2) Kegiatan pembelajaran berpusat pada siswa sedangkan guru bertugas sebagai fasilitator, mediator, dan kontrol belajar.
3) Siswa lebih dapat menghargai pembicaraan temannya dan berlatih kerja sama dibandingkan dengan model konvensional.
4) Siswa lebih mudah memahami isi bacaan dengan saling berbagi antarteman.
Ditinjau dari peningkatan nilai, model ini terbukti telah mampu membawa siswa memperoleh nilai lebih baik daripada pembelajaran konvensional. Hal tersebut dibuktikan dari perubahan nilai yang pada pelaksanaan pengerjaan kuis yang merupakan salah satu indikator bahwa siswa telah memahami isi bacaan. Berikut ini adalah tabel peningkatan nilai dari penilaian kuis.

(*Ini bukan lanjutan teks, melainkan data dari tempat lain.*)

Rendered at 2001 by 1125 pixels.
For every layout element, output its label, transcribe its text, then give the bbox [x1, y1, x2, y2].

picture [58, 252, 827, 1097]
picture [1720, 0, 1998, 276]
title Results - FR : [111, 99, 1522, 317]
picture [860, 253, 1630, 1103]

Tabel 1 : peningkatan nilai kuis
NO TINDAKAN NILAI KETERANGAN
1 Prapenelitian 44,05 Berada di bawah KKM sekolah sebesar 65 dengan jumlah siswa yang tidak tuntas sebanyak 36 orang dari 37 siswa.

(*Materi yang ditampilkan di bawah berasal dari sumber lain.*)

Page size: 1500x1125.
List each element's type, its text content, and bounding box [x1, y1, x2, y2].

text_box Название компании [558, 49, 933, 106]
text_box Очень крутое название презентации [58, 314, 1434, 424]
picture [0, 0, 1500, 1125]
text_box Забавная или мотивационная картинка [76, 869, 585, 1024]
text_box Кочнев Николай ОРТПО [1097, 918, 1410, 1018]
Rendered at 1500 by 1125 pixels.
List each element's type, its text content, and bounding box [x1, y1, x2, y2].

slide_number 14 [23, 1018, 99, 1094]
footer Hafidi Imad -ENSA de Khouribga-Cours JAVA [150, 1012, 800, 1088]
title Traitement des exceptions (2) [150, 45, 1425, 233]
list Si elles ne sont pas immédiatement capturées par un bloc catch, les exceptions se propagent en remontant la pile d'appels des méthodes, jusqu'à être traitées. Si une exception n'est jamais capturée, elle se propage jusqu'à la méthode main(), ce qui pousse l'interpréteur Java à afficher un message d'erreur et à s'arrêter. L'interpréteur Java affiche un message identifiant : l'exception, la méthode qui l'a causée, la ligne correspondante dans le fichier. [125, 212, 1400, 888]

2 Siklus pertama 68,99 Mengalami kenaikan sebesar 24,93 atau sebesar 56,6% dari pembelajaran dengan model konvensional. Siswa yang tidak tuntas sebanyak 5 orang dari 37 siswa.
3 Siklus kedua 75,81 Mengalami kenaikan sebesar 31,76 dari prapenelitian atau naik sebesar 72,09% dan naik sebesar 6,82 atau naik sebesar 9,89% dari pelaksanaan siklus pertama. Siswa tidak tuntas 0 siswa.

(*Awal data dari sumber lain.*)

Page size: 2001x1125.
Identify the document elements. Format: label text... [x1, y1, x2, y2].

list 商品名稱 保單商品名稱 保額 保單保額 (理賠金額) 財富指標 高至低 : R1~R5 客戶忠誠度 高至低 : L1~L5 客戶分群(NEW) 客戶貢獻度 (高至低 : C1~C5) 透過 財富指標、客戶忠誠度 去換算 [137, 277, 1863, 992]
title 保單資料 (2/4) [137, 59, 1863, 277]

Dari tabel di atas dapat kita ketahui bahwa tingkat pemahaman siswa dari mengerjakan kuis lebih tinggi saat pembelajaran menggunakan model Jigsaw bila dibandingkan dengan model konvensional. Hal tersebut juga dapat dilihat dari jumlah siswa yang tuntas. Dari hanya satu orang yang tuntas sebelum tindakan menjadi 32 orang pada siklus pertama dan 37 orang pada siklus kedua.
Di samping nilai kuis, perubahan juga terjadi pada proses menceritakan kembali secara lisan. Berikut ini adalah tabel daftar nilai mencritakan secara lisan
Tabel 2 : nilai menceritakan kembali secara lisan
NO UNSUR YANG DINILAI SIKLUS I SIKLUS II KENAIKAN
1 Penggunaan bahasa Indonesia 77 79 2
2 Kelancaran bercerita 73 83 10
3 Intonasi suara 69 70 1
4 Rata-rata nilai 73 77 3

Dari tabel di atas dapat dilihat adanya kenaikan kemampuan ank untuk menceritakan kembali secara lisan dengan menggunakan peta cerita. Kenaikan terjadi pada semua unsur penilaian. Kenaikan yang tertinggi pada unsur kelancaran bercerita.
Lain halnya dengan penilaian produk berupa menceritakan kembali keseluruhan isi cerita secara tertulis. Pada bentuk tertulis adanya perbedaan dengan bentuk menceritakan secara lisan. Pada penceritaan secara tertulis, penggunaan bahasa Indonesia sudah lebih baik dibandingkan saat penceritaan secara lisan. Namun, masalah penggunaan ejaan masih menjadi permasalahan yang perlu ditangani secara berkesinambungan.
Tabel 3 : nilai menceritakan kembali secara tertulis
NO UNSUR YANG DINILAI SIKLUS I SIKLUS II KENAIKAN
1 Informatif 89 91 2
2 Kelengkapan cerita 90 97 7
3 Penggunaan bahasa Indonesia 67 67 0
4 Gaya bercerita 66 72 6
5 ejaan 52 60 8
Rata-rata nilai 73 77 4

Dari tabel di atas dapat diketahui bahwa permasalahan ejaan masih menjadi permasalahan yang perlu diatangani secara berkesinambungan. Meskipun telah dilakukan editing oleh siswa dan guru pada draf karangan dalam siklus pertama, kesalahan ejaan masih tetap terjadi pada siklus kedua. Tugas guru bahasa Indonesia harus selalu siap melakukan koreksi terhadap tata tulis tulisan siswa dalam situasi apapun.